• [Supplied passage]
───

= Horace Newte =

English playwright, novelist and columnist

Horace Wykeham Can Newte, English playwright, novelist and columnist, was born at Melksham, Wiltshire in 1870. The Newte family, with somewhat of a roaming history, returned to London living at Hammersmith just as London's suburbs were swelling with new housing and new railways. These subjects were to feature in Newte's popular novels. He was educated at Christ's Hospital. His first play, a comedietta, was performed in 1889 as a fundraiser for the Iffley Hall, Hammersmith.

The first of Newte's published novels was The Master Beast: being a true account of the ruthless tyranny inflicted on the British people by socialism 1888-2020 (1907), a novel indicative of Newte's distastes and his enmity to contemporaries such as George Bernard Shaw who identified themselves as Socialists. Some of Newte's other novels inclined towards a 'romantic' form; one such title was his A Young Lady: a study in selectness (1913). Other novels had singular plots, including the examples of The Home of the Seven Devils (1913), in which a Catholic friar is required by his Order to renounce his vows, and Calico Jack (1910), a study of the murky aspects of life in the music halls. Sparrows (1909), perhaps one of his most famous and popular romance titles, was made into a film in the Netherlands and entitled "Vogelvrij". The story, whilst tracing the life and loves of the daughter of a ruined army officer, gives considerable attention to the living-in arrangements suffered by Edwardian shop girls. His last play, A Stroke of Business, jointly written with his Loughton neighbour and friend, Arthur Morrison, was performed in 1907.

───

• [Records supplied]
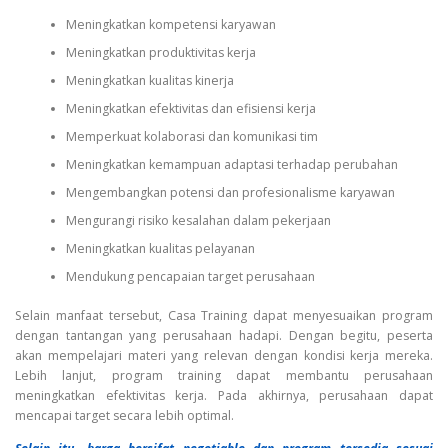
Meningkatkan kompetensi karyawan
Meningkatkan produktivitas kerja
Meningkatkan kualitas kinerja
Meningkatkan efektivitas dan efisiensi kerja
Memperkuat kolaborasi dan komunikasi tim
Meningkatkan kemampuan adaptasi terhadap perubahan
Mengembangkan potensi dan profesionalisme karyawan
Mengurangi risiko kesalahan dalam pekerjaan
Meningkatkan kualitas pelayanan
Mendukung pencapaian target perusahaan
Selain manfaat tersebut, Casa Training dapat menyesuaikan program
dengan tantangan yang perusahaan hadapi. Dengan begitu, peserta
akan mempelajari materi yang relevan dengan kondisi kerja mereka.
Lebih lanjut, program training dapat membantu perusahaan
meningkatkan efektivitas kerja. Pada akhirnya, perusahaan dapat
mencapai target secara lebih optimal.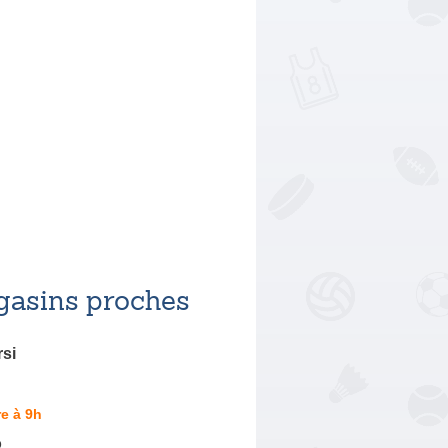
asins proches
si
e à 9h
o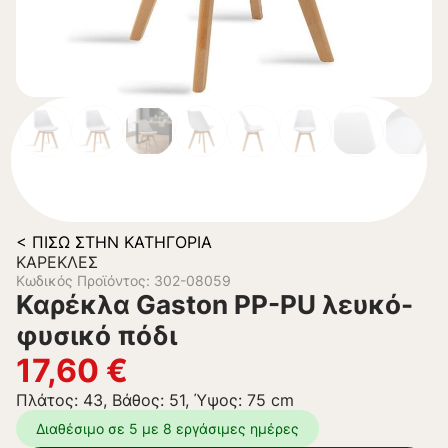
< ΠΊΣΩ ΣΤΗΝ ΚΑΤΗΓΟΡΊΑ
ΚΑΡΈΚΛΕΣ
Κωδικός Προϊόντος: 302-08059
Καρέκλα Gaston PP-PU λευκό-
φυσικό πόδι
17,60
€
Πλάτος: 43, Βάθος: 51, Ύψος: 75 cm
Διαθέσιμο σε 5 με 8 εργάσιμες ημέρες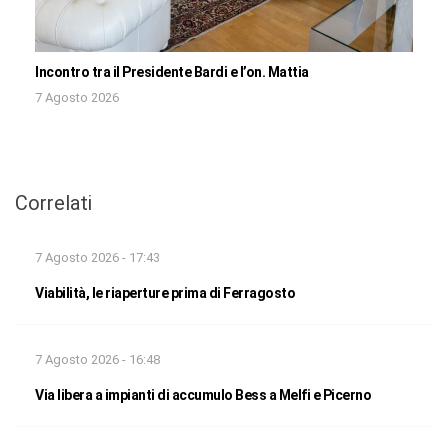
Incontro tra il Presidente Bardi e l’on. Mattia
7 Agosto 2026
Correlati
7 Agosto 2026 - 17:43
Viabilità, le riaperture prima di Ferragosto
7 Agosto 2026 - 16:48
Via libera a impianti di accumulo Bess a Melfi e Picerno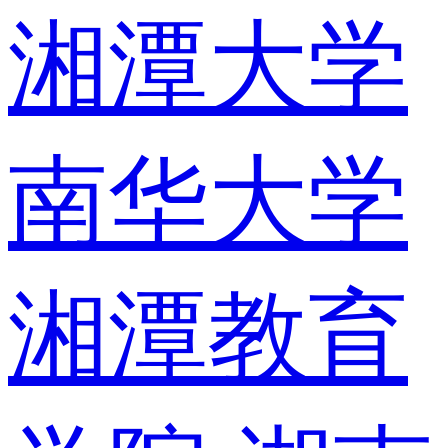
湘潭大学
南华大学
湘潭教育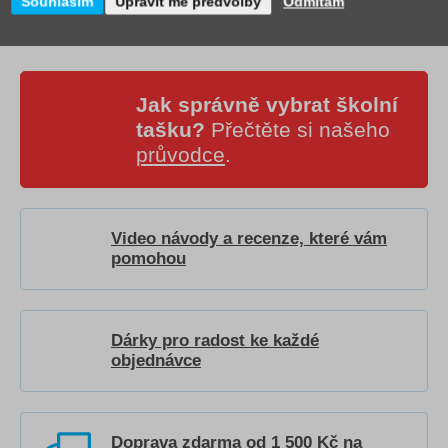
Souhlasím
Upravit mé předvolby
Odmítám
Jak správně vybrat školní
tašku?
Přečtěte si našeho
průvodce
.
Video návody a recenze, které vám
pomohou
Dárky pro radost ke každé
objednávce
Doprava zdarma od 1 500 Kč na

───

• [What you need to do]
1. Reproduce the text of the Horace Newte biography above, starting at "Horace Wykeham Can" and ending at "Iffley Hall, Hammersmith.".
2. Summarize the Horace Newte biography in two sentences.
3. Translate this sentence from the Horace Newte biography into Spanish: "His first play, a comedietta, was performed in 1889 as a fundraiser for the Iffley Hall, Hammersmith."

• [Solution list]
1.
Horace Wykeham Can Newte, English playwright, novelist and columnist, was born at Melksham, Wiltshire in 1870. The Newte family, with somewhat of a roaming history, returned to London living at Hammersmith just as London's suburbs were swelling with new housing and new railways. These subjects were to feature in Newte's popular novels. He was educated at Christ's Hospital. His first play, a comedietta, was performed in 1889 as a fundraiser for the Iffley Hall, Hammersmith.

2. Horace Wykeham Can Newte, an English playwright, novelist and columnist born at Melksham, Wiltshire in 1870, was educated at Christ's Hospital and saw his first play, a comedietta, performed in 1889. His novels ranged from The Master Beast (1907), which reflected his enmity toward Socialists, to romances such as Sparrows (1909), later filmed in the Netherlands, and his last play, A Stroke of Business, written with Arthur Morrison, was performed in 1907.

3. Su primera obra, una comedieta, se representó en 1889 para recaudar fondos para el Iffley Hall, en Hammersmith.